Format the lines of the entries, from the line containing "famille. Les personnages portent les" through the line containing "khảo hữu ích", as a Markdown table with the columns "No." and "Text". Number each line, leave out blank lines and pictures, and include nothing outside that range.

--- DATA RECORDS ---
>>>
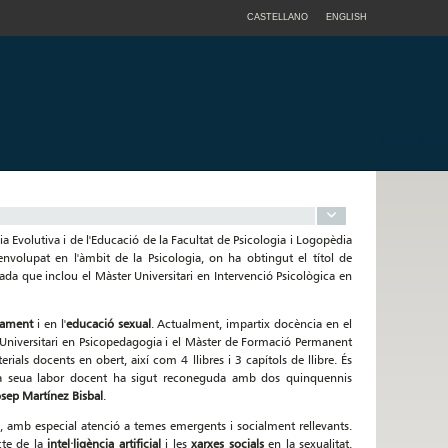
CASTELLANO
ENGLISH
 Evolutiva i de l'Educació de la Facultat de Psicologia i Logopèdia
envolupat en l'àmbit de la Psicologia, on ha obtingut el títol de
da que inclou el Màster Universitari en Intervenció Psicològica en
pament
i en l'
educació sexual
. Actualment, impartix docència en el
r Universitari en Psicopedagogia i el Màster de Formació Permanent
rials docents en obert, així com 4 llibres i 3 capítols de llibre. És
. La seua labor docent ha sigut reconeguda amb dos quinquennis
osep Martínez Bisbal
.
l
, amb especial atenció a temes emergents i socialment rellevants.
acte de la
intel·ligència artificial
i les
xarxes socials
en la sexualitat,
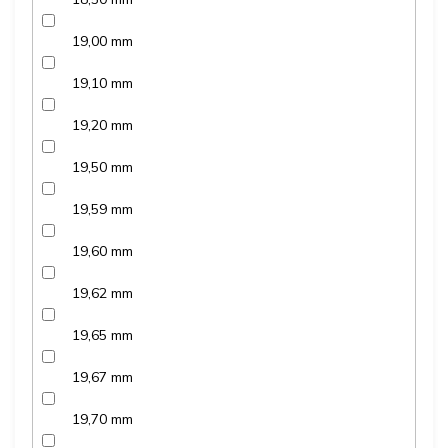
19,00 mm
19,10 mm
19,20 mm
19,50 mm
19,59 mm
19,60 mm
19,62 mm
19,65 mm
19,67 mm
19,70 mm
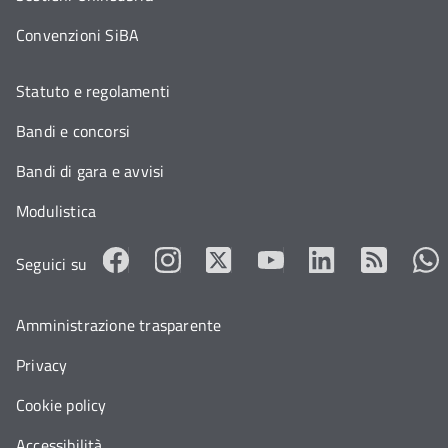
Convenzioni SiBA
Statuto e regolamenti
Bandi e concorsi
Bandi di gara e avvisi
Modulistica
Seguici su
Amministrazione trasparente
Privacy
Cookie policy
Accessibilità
<<<
>>>
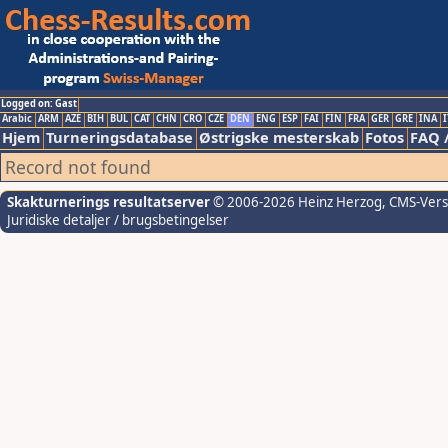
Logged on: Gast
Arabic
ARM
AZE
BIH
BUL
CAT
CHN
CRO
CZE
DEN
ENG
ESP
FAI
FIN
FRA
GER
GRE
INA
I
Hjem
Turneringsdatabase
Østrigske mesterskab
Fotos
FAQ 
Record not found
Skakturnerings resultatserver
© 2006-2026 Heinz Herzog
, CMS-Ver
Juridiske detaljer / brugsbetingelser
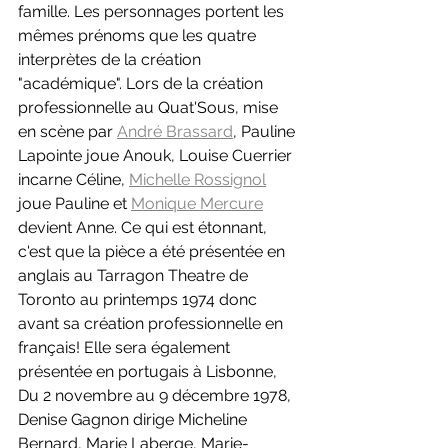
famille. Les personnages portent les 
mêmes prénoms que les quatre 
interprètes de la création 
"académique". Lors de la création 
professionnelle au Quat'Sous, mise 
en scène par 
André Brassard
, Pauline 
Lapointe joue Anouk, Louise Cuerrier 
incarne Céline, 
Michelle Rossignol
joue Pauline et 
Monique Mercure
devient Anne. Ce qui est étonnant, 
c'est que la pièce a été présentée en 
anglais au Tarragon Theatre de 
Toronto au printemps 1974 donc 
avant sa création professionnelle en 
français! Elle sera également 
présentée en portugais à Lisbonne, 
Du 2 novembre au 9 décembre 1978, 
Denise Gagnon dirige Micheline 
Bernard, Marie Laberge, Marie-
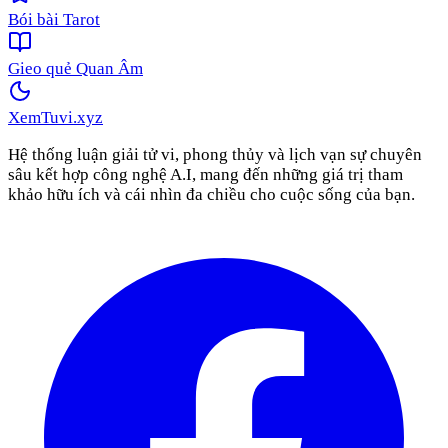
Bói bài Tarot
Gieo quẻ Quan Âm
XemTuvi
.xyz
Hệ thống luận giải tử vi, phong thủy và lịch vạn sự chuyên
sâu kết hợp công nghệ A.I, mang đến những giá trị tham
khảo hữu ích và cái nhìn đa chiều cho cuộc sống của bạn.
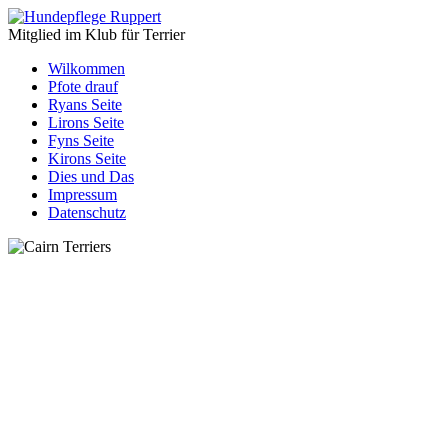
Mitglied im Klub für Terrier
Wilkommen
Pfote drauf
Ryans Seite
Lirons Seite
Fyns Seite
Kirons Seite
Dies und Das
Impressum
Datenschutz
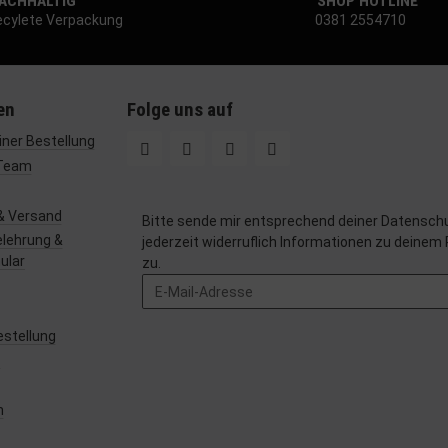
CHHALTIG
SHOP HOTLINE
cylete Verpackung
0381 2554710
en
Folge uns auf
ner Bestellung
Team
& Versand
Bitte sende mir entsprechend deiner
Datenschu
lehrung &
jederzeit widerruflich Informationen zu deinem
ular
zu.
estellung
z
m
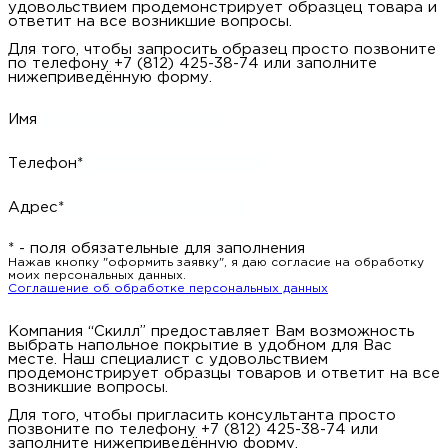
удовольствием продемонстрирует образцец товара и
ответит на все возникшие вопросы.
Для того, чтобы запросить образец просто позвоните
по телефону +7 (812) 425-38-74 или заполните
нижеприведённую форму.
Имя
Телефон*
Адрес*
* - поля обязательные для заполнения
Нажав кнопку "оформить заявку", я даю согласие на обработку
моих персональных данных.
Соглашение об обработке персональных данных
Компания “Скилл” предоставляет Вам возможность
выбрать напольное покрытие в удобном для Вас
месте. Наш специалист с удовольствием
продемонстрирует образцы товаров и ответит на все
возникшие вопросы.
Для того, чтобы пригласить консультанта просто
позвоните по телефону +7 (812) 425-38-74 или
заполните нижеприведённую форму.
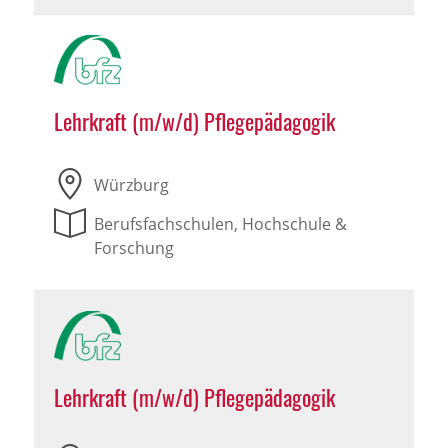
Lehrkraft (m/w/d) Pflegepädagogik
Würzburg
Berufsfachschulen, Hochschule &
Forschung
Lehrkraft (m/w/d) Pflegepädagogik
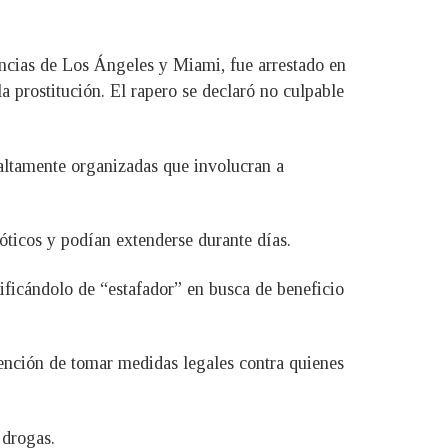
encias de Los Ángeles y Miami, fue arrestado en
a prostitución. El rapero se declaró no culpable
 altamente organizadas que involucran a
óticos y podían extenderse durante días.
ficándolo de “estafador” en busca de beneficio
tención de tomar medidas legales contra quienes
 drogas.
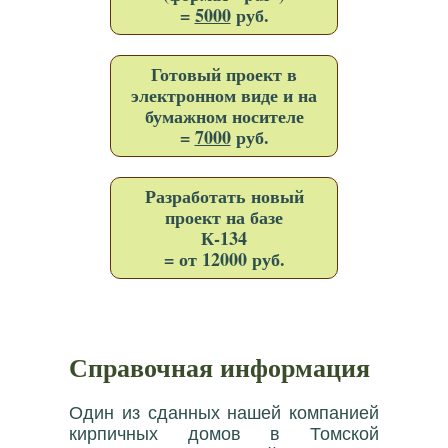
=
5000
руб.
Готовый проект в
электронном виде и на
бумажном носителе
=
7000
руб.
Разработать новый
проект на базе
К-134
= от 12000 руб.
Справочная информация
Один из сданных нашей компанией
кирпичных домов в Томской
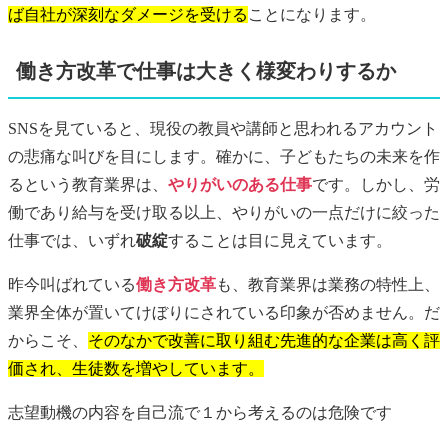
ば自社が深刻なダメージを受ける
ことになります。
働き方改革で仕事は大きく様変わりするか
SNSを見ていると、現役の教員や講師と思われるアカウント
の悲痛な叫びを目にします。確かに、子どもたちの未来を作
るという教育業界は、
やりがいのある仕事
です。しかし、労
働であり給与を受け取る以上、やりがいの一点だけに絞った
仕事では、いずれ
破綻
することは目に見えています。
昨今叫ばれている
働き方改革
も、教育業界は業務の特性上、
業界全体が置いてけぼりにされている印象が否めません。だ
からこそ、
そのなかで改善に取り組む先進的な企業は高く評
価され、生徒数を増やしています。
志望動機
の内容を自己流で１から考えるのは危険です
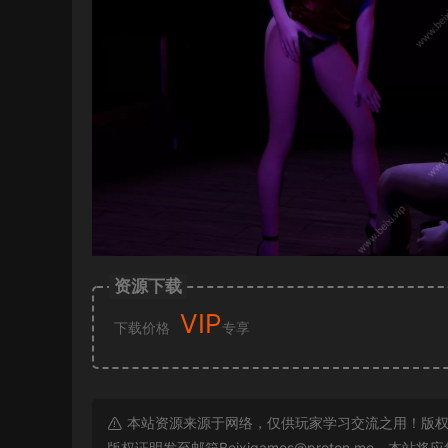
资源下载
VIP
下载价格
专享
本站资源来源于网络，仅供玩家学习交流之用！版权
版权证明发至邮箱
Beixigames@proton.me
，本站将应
<<<
--- WRITTEN SOLUTION ---
| No. | Text |
|---|---|
| 1 | famille. Les personnages portent les  |
| 2 | mêmes prénoms que les quatre  |
| 3 | interprètes de la création  |
| 4 | "académique". Lors de la création  |
| 5 | professionnelle au Quat'Sous, mise  |
| 6 | en scène par  |
| 7 | André Brassard |
| 8 | , Pauline  |
| 9 | Lapointe joue Anouk, Louise Cuerrier  |
| 10 | incarne Céline,  |
| 11 | Michelle Rossignol |
| 12 | joue Pauline et  |
| 13 | Monique Mercure |
| 14 | devient Anne. Ce qui est étonnant,  |
| 15 | c'est que la pièce a été présentée en  |
| 16 | anglais au Tarragon Theatre de  |
| 17 | Toronto au printemps 1974 donc  |
| 18 | avant sa création professionnelle en  |
| 19 | français! Elle sera également  |
| 20 | présentée en portugais à Lisbonne,  |
| 21 | Du 2 novembre au 9 décembre 1978,  |
| 22 | Denise Gagnon dirige Micheline  |
| 23 | Bernard, Marie Laberge, Marie- |
| 24 | Bói bài Tarot |
| 25 | Gieo quẻ Quan Âm |
| 26 | XemTuvi |
| 27 | .xyz |
| 28 | Hệ thống luận giải tử vi, phong thủy và lịch vạn sự chuyên |
| 29 | sâu kết hợp công nghệ A.I, mang đến những giá trị tham |
| 30 | khảo hữu ích và cái nhìn đa chiều cho cuộc sống của bạn. |